Die Ballett-Akademie reagiert damit auf eine Diskussion über Unterrichtsmethoden in der Tanzszene, erst vergangenes Jahr gab es Berichte von Demütigung und Gewalt an der Wiener Ballettakademie. So spricht sich das neue Münchner Konzept deutlich gegen autoritäre Verhaltensweisen aus, die in der Tanzwelt nicht unüblich sind : Es solle künftig kein beleidigendes Feedback, keine unpassenden Bemerkungen zum Gewicht ("Body Shaming"), keine favorisierten Studierenden, keinen bloßen Fokus auf Resultate, keine Strafen für "nicht respektvolles Verhalten" geben. Stattdessen sollen die Studierenden ganzheitlich wahrgenommen und in ihrer individuellen Persönlichkeitsentwicklung gefördert werden. Helfen sollen dabei klare Strukturen und das Einbinden von Vertrauenspersonen. Zudem wolle die Schule eng mit den Eltern der oft minderjährigen Schülerinnen und Schüler zusammenarbeiten.

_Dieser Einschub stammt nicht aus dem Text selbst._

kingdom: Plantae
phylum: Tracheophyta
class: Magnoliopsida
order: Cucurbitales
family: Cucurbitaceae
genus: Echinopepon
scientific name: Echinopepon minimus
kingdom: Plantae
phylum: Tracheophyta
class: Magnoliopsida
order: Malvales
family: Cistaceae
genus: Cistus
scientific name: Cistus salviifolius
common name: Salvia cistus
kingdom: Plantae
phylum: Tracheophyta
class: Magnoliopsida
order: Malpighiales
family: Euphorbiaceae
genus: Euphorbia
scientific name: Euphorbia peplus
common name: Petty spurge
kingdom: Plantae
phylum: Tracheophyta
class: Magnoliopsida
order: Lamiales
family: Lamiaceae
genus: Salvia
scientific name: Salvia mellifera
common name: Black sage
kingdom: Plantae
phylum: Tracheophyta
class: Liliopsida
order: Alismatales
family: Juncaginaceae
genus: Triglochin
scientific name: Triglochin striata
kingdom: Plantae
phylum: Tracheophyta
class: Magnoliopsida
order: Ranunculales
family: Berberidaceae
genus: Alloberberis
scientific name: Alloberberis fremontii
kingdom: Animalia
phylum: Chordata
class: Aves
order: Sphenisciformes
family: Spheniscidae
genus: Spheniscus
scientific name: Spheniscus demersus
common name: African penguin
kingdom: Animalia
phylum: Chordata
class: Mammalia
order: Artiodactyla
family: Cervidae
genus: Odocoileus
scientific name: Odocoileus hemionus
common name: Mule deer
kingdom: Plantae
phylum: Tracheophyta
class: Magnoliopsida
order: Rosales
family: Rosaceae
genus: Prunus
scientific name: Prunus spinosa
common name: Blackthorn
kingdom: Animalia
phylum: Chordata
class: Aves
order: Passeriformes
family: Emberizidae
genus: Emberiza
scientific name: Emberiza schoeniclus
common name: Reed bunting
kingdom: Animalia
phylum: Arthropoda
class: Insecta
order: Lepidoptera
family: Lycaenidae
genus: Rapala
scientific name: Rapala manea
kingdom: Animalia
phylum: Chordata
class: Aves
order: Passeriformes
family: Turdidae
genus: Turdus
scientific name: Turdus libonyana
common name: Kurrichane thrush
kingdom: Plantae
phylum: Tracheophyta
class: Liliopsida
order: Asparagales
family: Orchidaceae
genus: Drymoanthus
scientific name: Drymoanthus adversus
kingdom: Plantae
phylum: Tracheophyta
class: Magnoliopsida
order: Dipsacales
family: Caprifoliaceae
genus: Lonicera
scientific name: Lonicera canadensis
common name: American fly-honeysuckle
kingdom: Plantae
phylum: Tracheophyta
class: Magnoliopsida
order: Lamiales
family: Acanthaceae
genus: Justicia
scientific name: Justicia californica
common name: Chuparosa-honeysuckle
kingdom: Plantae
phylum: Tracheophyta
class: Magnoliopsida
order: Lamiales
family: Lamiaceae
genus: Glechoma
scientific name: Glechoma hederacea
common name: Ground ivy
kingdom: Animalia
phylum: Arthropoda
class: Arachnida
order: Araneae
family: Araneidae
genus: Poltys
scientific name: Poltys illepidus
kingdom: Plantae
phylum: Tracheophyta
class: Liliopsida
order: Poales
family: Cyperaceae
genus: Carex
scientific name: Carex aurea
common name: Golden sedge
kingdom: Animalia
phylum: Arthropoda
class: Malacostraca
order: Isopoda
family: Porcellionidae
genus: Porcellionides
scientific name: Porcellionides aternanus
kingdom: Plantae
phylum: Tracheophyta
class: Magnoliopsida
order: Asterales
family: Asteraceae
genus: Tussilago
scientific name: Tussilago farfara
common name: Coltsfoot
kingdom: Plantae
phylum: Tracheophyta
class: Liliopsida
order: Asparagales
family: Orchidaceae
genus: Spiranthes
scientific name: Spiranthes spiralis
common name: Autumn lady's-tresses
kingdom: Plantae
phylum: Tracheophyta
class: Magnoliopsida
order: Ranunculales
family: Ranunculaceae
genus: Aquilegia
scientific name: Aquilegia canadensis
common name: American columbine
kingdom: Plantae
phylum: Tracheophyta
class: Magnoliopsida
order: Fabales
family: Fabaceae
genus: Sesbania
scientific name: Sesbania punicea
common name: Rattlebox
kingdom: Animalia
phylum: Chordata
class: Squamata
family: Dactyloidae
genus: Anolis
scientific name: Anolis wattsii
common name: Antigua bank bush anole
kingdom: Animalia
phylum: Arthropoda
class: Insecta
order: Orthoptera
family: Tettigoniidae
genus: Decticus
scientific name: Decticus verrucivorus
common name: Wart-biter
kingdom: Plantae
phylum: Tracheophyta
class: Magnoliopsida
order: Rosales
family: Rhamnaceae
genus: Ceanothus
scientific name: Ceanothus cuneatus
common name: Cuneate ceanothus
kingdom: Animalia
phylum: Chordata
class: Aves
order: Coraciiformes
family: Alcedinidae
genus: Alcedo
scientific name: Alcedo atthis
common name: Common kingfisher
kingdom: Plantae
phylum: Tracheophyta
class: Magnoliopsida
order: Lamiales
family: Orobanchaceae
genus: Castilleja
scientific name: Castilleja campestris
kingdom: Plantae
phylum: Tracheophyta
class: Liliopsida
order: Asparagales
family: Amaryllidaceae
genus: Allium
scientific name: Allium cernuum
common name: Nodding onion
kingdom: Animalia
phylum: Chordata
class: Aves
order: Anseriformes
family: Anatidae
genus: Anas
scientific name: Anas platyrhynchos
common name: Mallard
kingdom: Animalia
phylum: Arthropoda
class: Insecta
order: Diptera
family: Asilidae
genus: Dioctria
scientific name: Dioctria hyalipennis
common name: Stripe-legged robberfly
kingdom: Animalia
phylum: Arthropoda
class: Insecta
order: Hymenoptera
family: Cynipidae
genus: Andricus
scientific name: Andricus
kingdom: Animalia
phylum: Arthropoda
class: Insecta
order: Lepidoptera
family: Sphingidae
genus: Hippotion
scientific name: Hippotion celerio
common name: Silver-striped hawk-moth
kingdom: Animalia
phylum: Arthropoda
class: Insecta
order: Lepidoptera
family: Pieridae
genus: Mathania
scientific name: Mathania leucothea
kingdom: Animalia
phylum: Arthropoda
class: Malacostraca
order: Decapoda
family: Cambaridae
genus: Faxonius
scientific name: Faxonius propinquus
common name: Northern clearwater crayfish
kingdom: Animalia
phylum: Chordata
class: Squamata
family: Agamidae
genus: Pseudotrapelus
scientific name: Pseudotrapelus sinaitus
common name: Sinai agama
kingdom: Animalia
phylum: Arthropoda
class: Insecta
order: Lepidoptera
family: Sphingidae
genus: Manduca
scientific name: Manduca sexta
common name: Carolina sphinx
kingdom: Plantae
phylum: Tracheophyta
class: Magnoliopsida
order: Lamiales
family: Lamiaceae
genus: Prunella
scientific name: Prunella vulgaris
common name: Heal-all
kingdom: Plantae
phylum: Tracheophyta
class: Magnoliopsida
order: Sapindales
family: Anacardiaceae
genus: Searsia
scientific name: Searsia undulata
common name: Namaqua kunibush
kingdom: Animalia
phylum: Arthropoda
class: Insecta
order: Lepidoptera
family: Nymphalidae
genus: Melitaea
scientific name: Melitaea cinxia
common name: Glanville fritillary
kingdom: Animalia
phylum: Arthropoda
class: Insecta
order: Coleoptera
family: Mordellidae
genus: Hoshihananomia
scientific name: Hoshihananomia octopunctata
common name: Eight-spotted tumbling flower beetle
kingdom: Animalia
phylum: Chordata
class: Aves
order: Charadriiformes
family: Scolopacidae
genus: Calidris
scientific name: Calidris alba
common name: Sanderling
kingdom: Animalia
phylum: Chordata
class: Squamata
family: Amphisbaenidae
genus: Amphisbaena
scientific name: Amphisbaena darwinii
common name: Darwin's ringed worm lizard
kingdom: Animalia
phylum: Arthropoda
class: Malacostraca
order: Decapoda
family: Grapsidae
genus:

"Allen Verantwortlichen in der Tanzwelt sollte heute bewusst sein, dass der historisch-überlieferte Ansatz zur Ausbildung, geprägt durch ein autoritäres Meister-Schüler-Verhältnis, nicht mehr zeitgemäß ist", sagt Prof. Jan Broeckx, Leiter der Ballett-Akademie, in der Mitteilung. Das Konzept wurde während des vergangenen Studienjahres in Workshops mit Lehrenden und Studierenden erarbeitet und diskutiert. Laut HMTM sei es seit Oktober verbindlich und soll regelmäßig überprüft und angepasst werden. Der nächste Schritt sei aber nun, das Konzept in die "täglich gelebte Praxis" zu integrieren, wie Hochschulpräsident Redmann sagte.
Die Ballett-Akademie der Hochschule für Musik und Theater München ist die einzige staatliche Ausbildungsstätte für professionellen Bühnentanz in Bayern. Hier trainieren pro Jahr 40 Tänzerinnen und Tänzer im Bachelor-Studiengang Tanz, hinzu kommen laut Hochschule rund 60 besonders begabte Jungstudierende, die die Ausbildung neben der Schule absolvieren. Gegründet wurde die Akademie 1995 von Konstanze Vernon, Primaballerina und ehemalige Leiterin des Bayerischen Staatsballetts.